私の家づくりに朝妻さんはかかわっていない。私が家づくりをはじめて、blogをはじめてから、ネット上で知り合った。
「業界唯一完全独立系建築プロデューサー」という肩書きに少々ひきつつ(失礼)、気軽に意見交換させてもらった。その後オフで会ったら、実に魅力的な人物だった。
もしこの本が売れても私に金銭的利益はない(この広告もアフィリエイトではないし…)。ただ、朝妻さんの懐が豊かになった事実を知ったら、それとなく「一杯おごって」と言える間柄にあることは表明しておく。そういう意味で利害関係が完全な「0」(ゼロ)ではない。状況によってはある程度のリターン(※5)が得られるかもしれないのだ(笑)。
この「広告」にバイアスはあるかもしれないが、ビジネスではない一般人による広告行為であることはわかって欲しい。

(※1)何度も言っていることだが、「家づくり」は竣工までのことではない
(※2)建築家・設計事務所との家づくりもそれはそれで一つのシステムなのだけれど、他のやり方よりはシステマチックではないことを言い添えておきたい。例えば、素材や設備などの選択において、よりフリーな立場から出発するので、限られた選択肢からポンポンと選んでいくような流れにならない。施主がどういうモノを望むのか建築家に伝え、建築家は世の中にあまたある製品の中から施主に合いそうな製品の候補を絞り込んで施主に提示する。施主がそれに納得しなかったら別の製品を探す、または一から作る、というような工程だ。それは、よりマッチングを重視した作業なのだが、他のシステムほど効率的ではない(ゆえに時間がかかる)。どちらがいいかは価値観とスタンスの違いでなんともいえない。
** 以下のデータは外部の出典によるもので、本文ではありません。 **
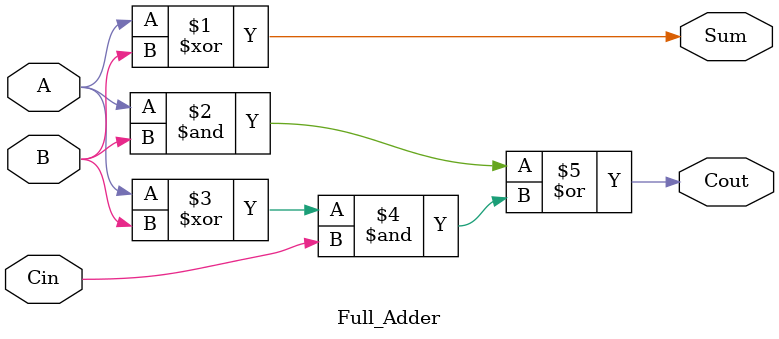
<source format=v>
`timescale 1ns / 1ps

module Serial_Adder(
    input A,
    input B,
    input Cin,
    output Sum,
    output Cout
    );
    
    
endmodule

module DFF(
    input D,
    input clk,
    input en,
    input rst,
    output reg Q
    );
    
    always @ (posedge clk or posedge rst) begin
    if (rst)
      Q = 0;
    else
      if (en)
        Q = D;
  end
    
endmodule

module shift(
    input [3:0] data,
    input clk,
    input en,
    input rst,
    output reg out
    );
    
    reg [3:0] memory;
    
    
endmodule

module Full_Adder(
    input A,
    input B,
    input Cin,
    output Sum,
    output Cout
    );
    
    assign Sum = A ^ B;
    assign Cout = (A&B) | ((A^B)&Cin);
endmodule

</source>
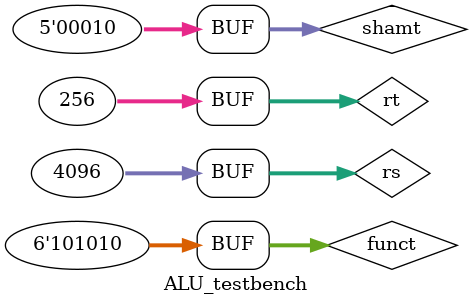
<source format=v>
module ALU_testbench;
	// Inputs
	reg [5:0] funct;
	reg [31:0] rs;
	reg [31:0] rt;
	reg [4:0] shamt;
	// Outputs
	wire carryout,zero,overflow;
	wire [31:0] result;

	ALUModul tester(	.Funct(funct),.Shamt(shamt),.Rs(rs),
	.Rt(rt),.Result(result),.carryOut(carryout),.Zero(zero),.overFlow(overflow));

	initial begin
		funct = 0;
		rs = 0;
		rt = 0;
		shamt = 0;
		#100
        
		//add
		funct = 6'b100000;
		rs = 32'hffffffff;
		rt = 32'h0000000f;
		shamt = 0;
		#100;
		
		//sub
		funct = 6'b100010;
		rs = 11068;
		rt = 15786;
		shamt = 0;
		#100;
		
		//and
		funct = 6'b100100;
		rs = 110234;
		rt = 104567;
		shamt = 0;
		#100;
		
		//or
		funct = 6'b100101;
		rs = 11024;
		rt = 10234;
		shamt = 0;
		#100;				
		
		//sra
		funct = 6'b000011;
		rs = 32'b10000000000000000000000000000000;
		rt = 1023;
		shamt = 5'd5;
		#100;		
			
		//sra
		funct = 6'b000011;
		rs = -32'd6;
		rt = -32'd6;
		shamt = 5'd4;
		#100;
		
		//srl
		funct = 6'b000010;
		rs = 1104345;
		rt = 106756;
		shamt = 1;
		#100;
		
		//sll
		funct = 6'b000000;
		rs = 32'b001110;
		rt = 1045747;
		shamt = 2;
		#100;
		
		//sllv
		funct = 6'b000100;
		rs = 32'b0011000;
		rt = 10456;
		shamt = 2;
		#100;	
		
		//slt
		funct = 6'b101010;
		rs = -4;
		rt = 4;
		shamt = 2;
		#100;
		
		//slt
		funct = 6'b101010;
		rs = 32'h00000005;
		rt = 32'h11111111;
		shamt = 2;
		#100;
		
		//slt
		funct = 6'b101010;
		rs = 32'h00001000;
		rt = 32'h00000100;
		shamt = 2;
		#100;
	end
      
endmodule

</source>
(※3)建築家・設計事務所のことを良く知らないで、人から聞いた知識だけで敬遠する人はけっこう多い。逆に、勝手に都合の良いイメージを膨らませてギャップに落胆する人もいる。何より「知る」ことが大事だ。
(※4)「前提」ではなく「尊重」であることに注意。施主は知識不足ゆえに実現困難な要望をもつことは往々にしてある。丁寧な意見交換のあと変更することもありうる。
(※5)こういう状況の場合、アフィリエイト広告がもたらすスズメの涙ほどの報酬より、期待効果を大きく想定(想像ともいう)できて楽しめるわけである。